I found this a really thought-provoking argument from Morten Hansen about the commercialisation strategies for LLMs, developing from the familiar focus on monetising attention (surveillance capitalism etc) to monetising cognition:
I propose that cognitive lock-ins can be defined as arrangements reconfiguring cognition across users and technology in ways that makes replication contingent on that specific technology. It is achieved through three interrelated practices: black-boxing, distanced-probabilistic computation, and access-based consumption.

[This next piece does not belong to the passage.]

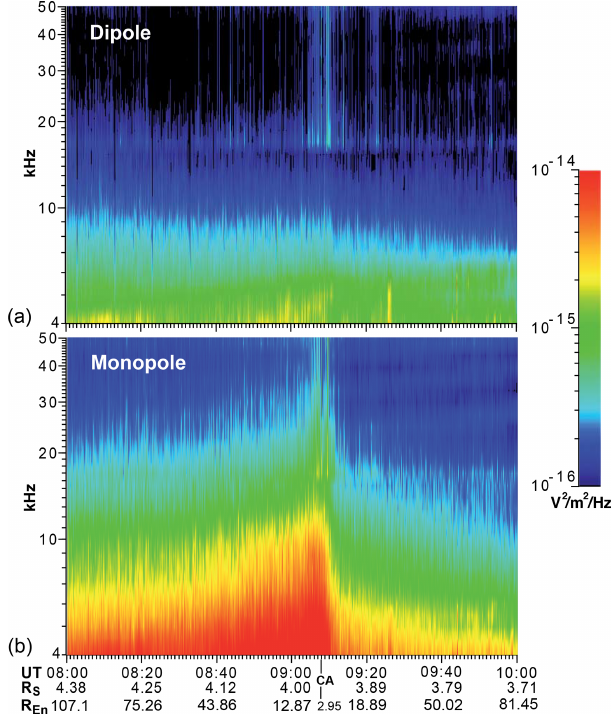
Figure 7. From Meyer-Vernet et al. (2014): time-frequency electric power spectral density measured by Cassini/RPWS on 9 March 2005 in Saturn’s E ring, in dipole (a) and monopole mode (b) . The increase due to micron-sized dust impacts on the spacecraft only appears in monopole mode, whereas the dipole only measures the weaker plasma quasi-thermal and impact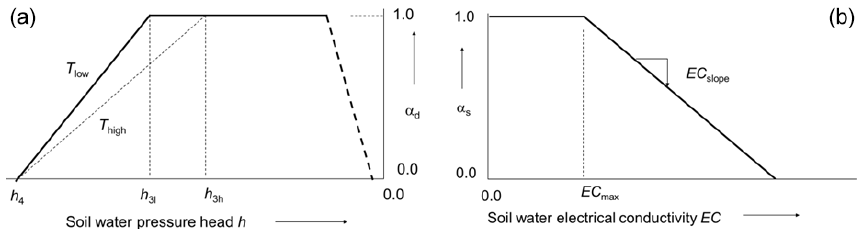
Figure 2. (a) Transpiration reduction factor α s as function of soil water pressure head and (b) transpiration reduction factor α s as function of soil water electrical conductivity.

I understand him to be arguing that LLMs will tend to, even if I’m using a slightly different vocabulary to summarise these points:
- Deprive users of learning opportunities which they would forced to undergo if they can’t immediately produce an output
- Distance users from the practical engagement with artefacts through which we create meaning and derive value from our activity
- Forcing users to rely on subscription-based access to capacities which are now integral to their practice
My response would be that (1) and (2) are an empirical question. I think ‘cognitive lockin’ could be seen as a mode of reflexive engagement with LLMs, alongside other modes. What I talk about in Generative AI for Academics as thinking with LLMs, rather than using them as a substitute for thought is an attempt to make this distinction at the level of practice. It’s the difference between using them as part of the process versus a means to quickly secure an output, subordinating the logic of practice to the logic of the machine. I think (3) is necessarily true as a feature of these systems being operated by commercial entities, though I suspect we will see attention-based models over the coming years.
There’s nothing about LLMs which necessarily leads them to generative cognitive lock-in. But I worry that this is a contingently likely outcome of the incentive systems which lead professional in particular to relate to LLMs in a certain way. My whole approach to this, until I’ve started to trying to seriously theorise it in recent months, has been about mapping modes of engagement which avoid lock-in, even if I’m increasingly persuaded by Helen Beetham that what I’ve developed just isn’t going to scale, at least within higher eduaction.